== WHAT TO DO ==
What this exercise needs is every entry restated as written, with no pictures.

== DATA PROVIDED ==
***
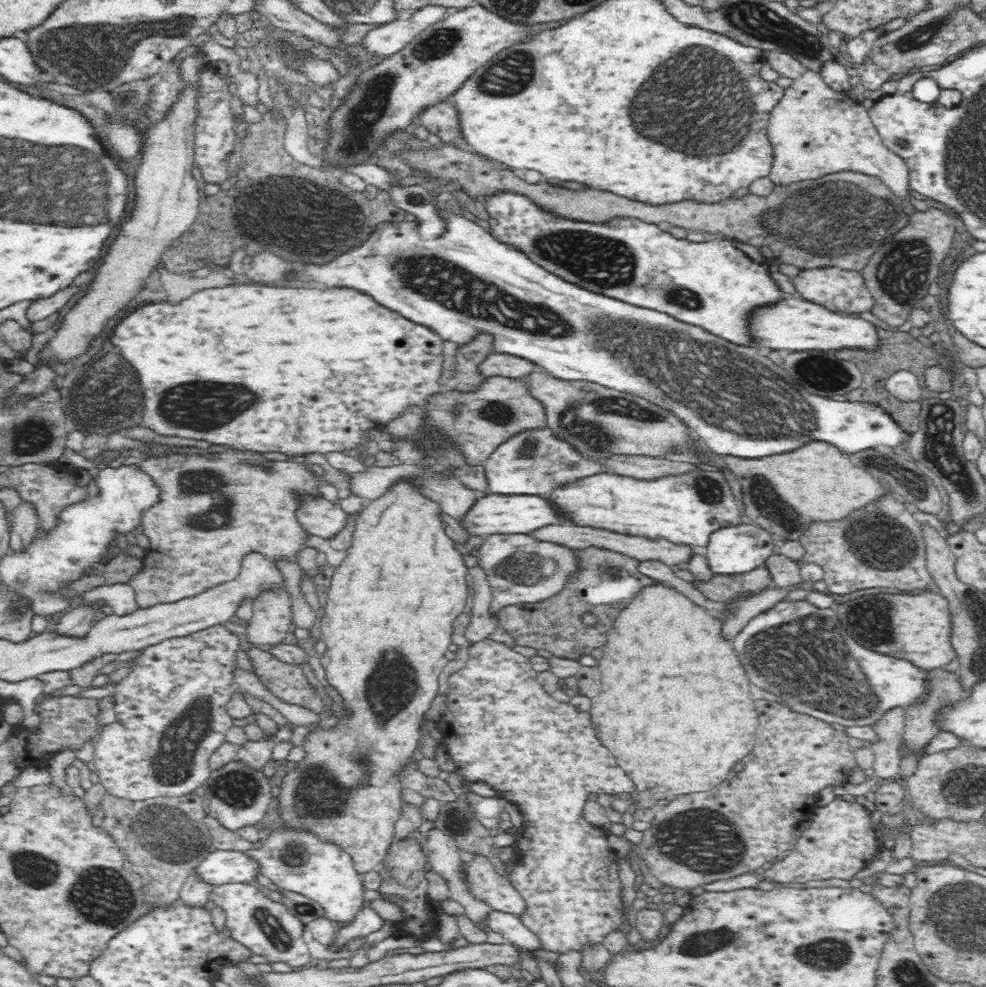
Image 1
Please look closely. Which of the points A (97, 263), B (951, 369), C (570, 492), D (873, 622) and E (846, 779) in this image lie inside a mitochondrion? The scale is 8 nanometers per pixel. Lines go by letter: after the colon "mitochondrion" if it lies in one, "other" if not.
A: other
B: other
C: other
D: mitochondrion
E: other

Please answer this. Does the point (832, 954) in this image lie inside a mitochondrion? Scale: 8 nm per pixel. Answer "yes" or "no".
yes

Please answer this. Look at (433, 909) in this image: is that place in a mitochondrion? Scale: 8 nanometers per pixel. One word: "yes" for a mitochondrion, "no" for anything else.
no

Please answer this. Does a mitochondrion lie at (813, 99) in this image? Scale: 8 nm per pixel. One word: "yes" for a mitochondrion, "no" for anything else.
no

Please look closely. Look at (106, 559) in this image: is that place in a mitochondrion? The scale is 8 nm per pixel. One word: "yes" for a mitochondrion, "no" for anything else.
no

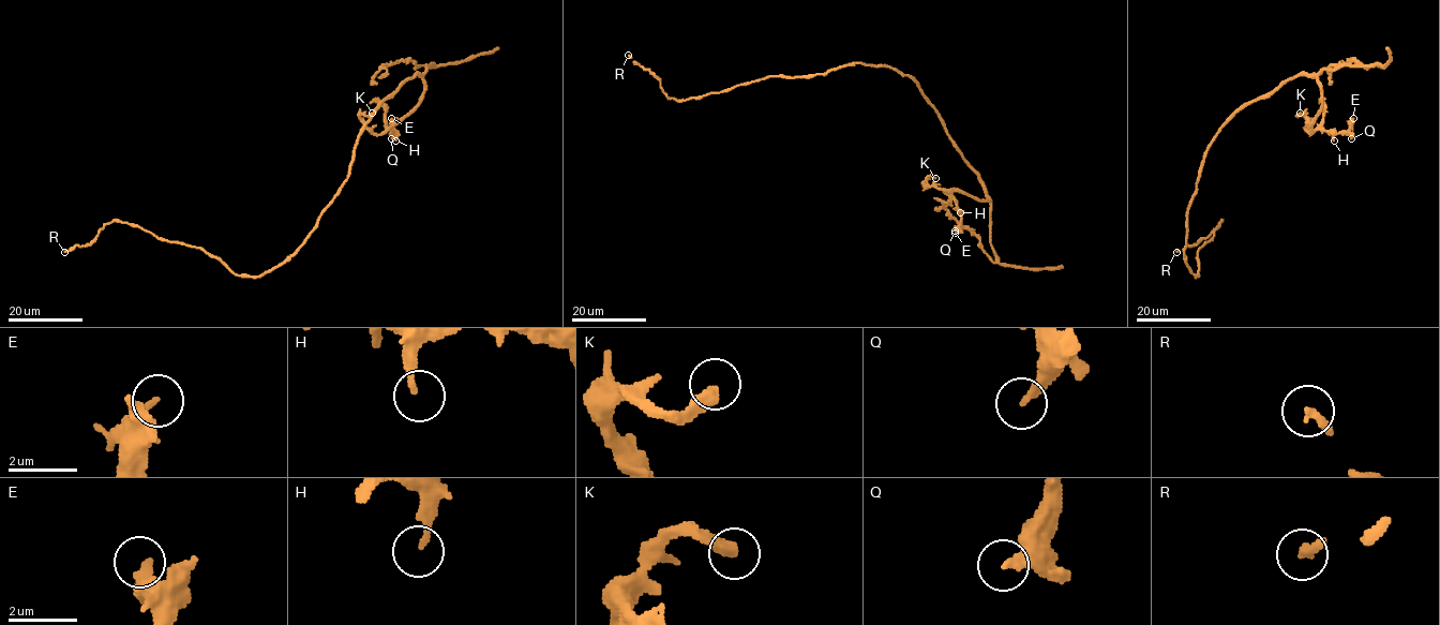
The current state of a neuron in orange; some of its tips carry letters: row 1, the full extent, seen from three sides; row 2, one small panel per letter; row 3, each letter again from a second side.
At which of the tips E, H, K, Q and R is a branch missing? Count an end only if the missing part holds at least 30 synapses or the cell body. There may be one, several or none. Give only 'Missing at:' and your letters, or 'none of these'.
Missing at: none of these

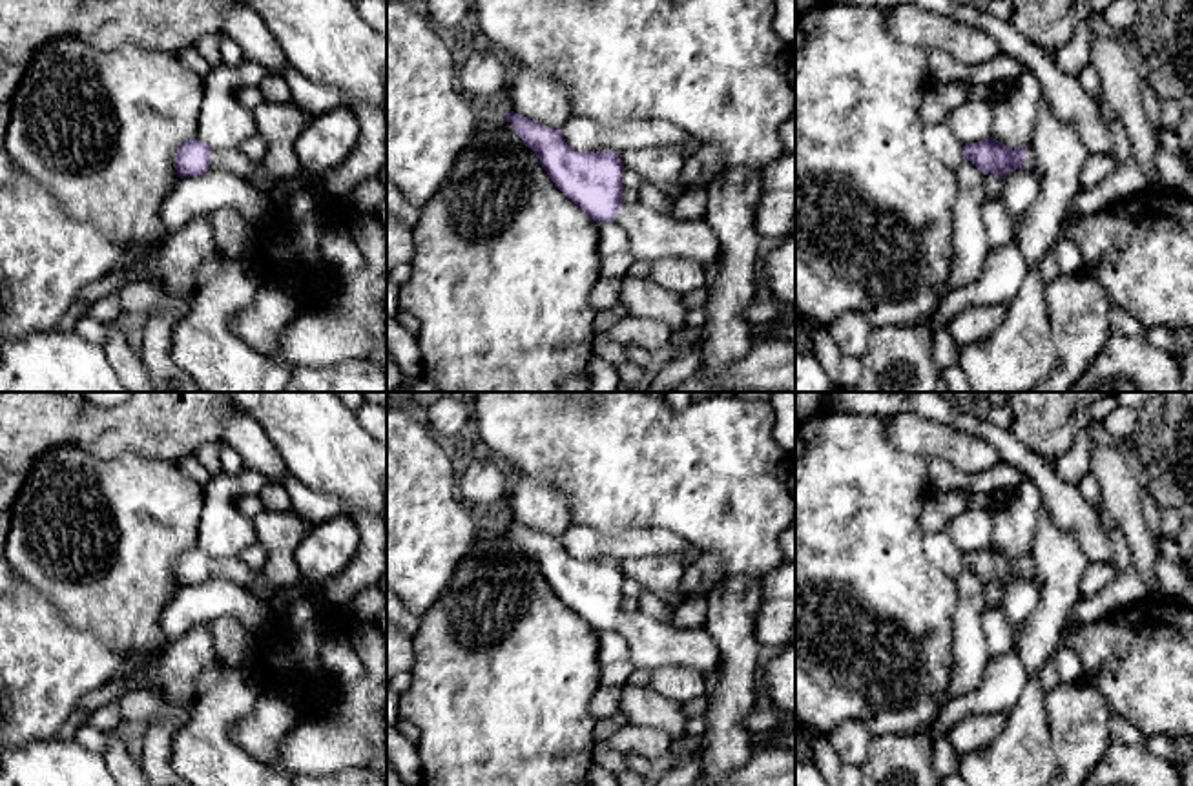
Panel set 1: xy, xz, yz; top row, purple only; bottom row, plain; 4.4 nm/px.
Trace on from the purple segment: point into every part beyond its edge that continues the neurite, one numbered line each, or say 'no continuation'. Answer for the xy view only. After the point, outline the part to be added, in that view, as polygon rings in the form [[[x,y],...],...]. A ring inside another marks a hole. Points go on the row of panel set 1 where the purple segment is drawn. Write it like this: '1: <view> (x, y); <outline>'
1: xy (232, 159); [[[239,146],[228,148],[228,150],[212,150],[212,155],[210,155],[210,168],[226,170],[246,181],[254,173],[255,166],[257,166],[257,162],[254,162],[246,155],[243,155]]]

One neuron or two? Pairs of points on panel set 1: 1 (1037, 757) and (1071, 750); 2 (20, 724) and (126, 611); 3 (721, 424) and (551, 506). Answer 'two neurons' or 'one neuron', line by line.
1: two neurons
2: two neurons
3: two neurons

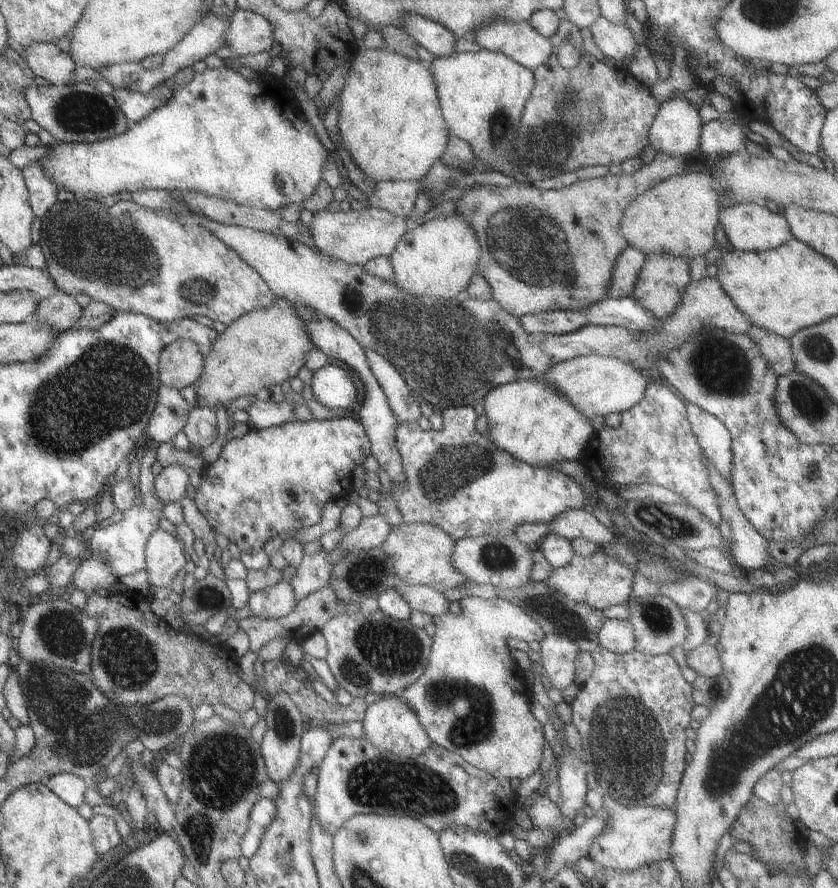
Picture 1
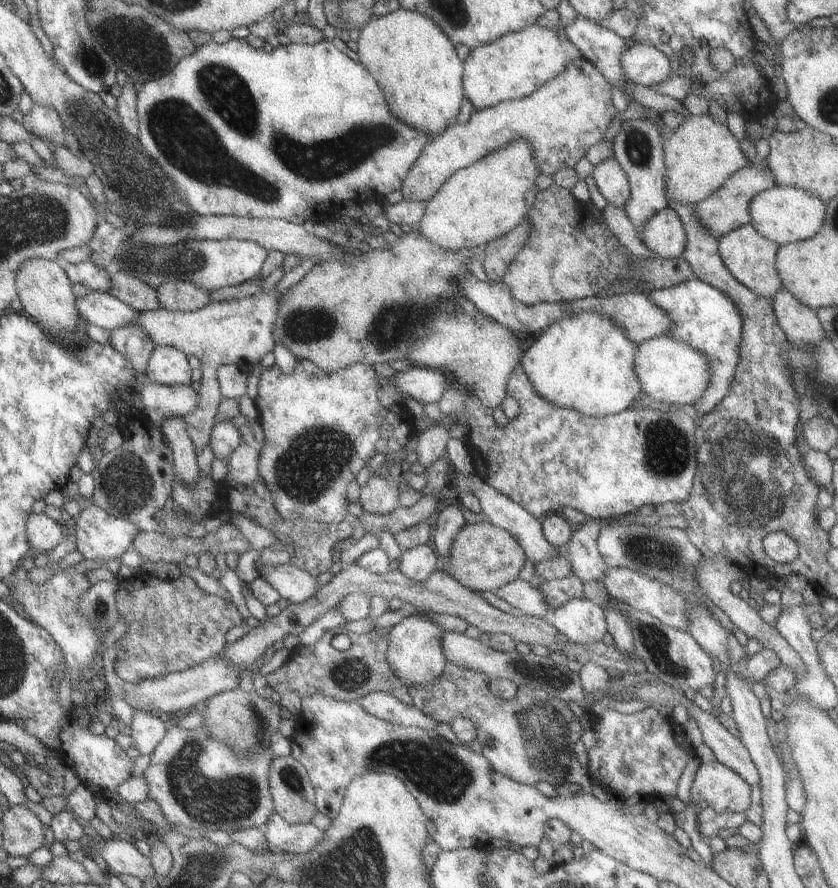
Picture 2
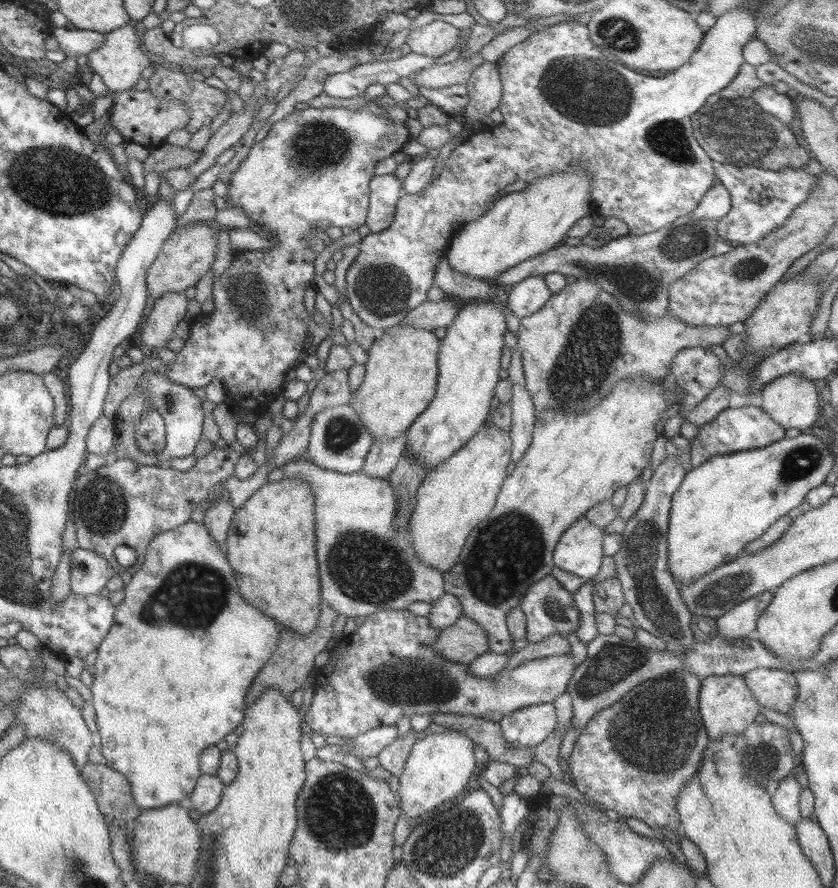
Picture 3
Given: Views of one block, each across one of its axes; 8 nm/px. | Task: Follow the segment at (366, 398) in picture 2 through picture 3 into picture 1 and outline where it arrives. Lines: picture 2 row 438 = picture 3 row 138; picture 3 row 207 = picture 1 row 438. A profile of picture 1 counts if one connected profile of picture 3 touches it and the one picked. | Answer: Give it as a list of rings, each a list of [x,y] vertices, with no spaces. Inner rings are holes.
[[[345,415],[308,422],[291,420],[264,429],[248,429],[241,438],[231,438],[223,443],[217,459],[201,469],[200,485],[195,488],[193,502],[213,532],[236,544],[241,553],[259,552],[269,538],[280,532],[317,524],[323,506],[347,492],[351,471],[369,454],[370,444],[362,424]]]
***
== WRITTEN ANSWER ==
Image 1
Please look closely. Which of the points A (97, 263), B (951, 369), C (570, 492), D (873, 622) and E (846, 779) in this image lie inside a mitochondrion? The scale is 8 nanometers per pixel. Lines go by letter: after the colon "mitochondrion" if it lies in one, "other" if not.
A: other
B: other
C: other
D: mitochondrion
E: other

Please answer this. Does the point (832, 954) in this image lie inside a mitochondrion? Scale: 8 nm per pixel. Answer "yes" or "no".
yes

Please answer this. Look at (433, 909) in this image: is that place in a mitochondrion? Scale: 8 nanometers per pixel. One word: "yes" for a mitochondrion, "no" for anything else.
no

Please answer this. Does a mitochondrion lie at (813, 99) in this image? Scale: 8 nm per pixel. One word: "yes" for a mitochondrion, "no" for anything else.
no

Please look closely. Look at (106, 559) in this image: is that place in a mitochondrion? The scale is 8 nm per pixel. One word: "yes" for a mitochondrion, "no" for anything else.
no

The current state of a neuron in orange; some of its tips carry letters: row 1, the full extent, seen from three sides; row 2, one small panel per letter; row 3, each letter again from a second side.
At which of the tips E, H, K, Q and R is a branch missing? Count an end only if the missing part holds at least 30 synapses or the cell body. There may be one, several or none. Give only 'Missing at:' and your letters, or 'none of these'.
Missing at: none of these

Panel set 1: xy, xz, yz; top row, purple only; bottom row, plain; 4.4 nm/px.
Trace on from the purple segment: point into every part beyond its edge that continues the neurite, one numbered line each, or say 'no continuation'. Answer for the xy view only. After the point, outline the part to be added, in that view, as polygon rings in the form [[[x,y],...],...]. A ring inside another marks a hole. Points go on the row of panel set 1 where the purple segment is drawn. Write it like this: '1: <view> (x, y); <outline>'
1: xy (232, 159); [[[239,146],[228,148],[228,150],[212,150],[212,155],[210,155],[210,168],[226,170],[246,181],[254,173],[255,166],[257,166],[257,162],[254,162],[246,155],[243,155]]]

One neuron or two? Pairs of points on panel set 1: 1 (1037, 757) and (1071, 750); 2 (20, 724) and (126, 611); 3 (721, 424) and (551, 506). Answer 'two neurons' or 'one neuron', line by line.
1: two neurons
2: two neurons
3: two neurons

Picture 1
Picture 2
Picture 3
Given: Views of one block, each across one of its axes; 8 nm/px. | Task: Follow the segment at (366, 398) in picture 2 through picture 3 into picture 1 and outline where it arrives. Lines: picture 2 row 438 = picture 3 row 138; picture 3 row 207 = picture 1 row 438. A profile of picture 1 counts if one connected profile of picture 3 touches it and the one picked. | Answer: Give it as a list of rings, each a list of [x,y] vertices, with no spaces. Inner rings are holes.
[[[345,415],[308,422],[291,420],[264,429],[248,429],[241,438],[231,438],[223,443],[217,459],[201,469],[200,485],[195,488],[193,502],[213,532],[236,544],[241,553],[259,552],[269,538],[280,532],[317,524],[323,506],[347,492],[351,471],[369,454],[370,444],[362,424]]]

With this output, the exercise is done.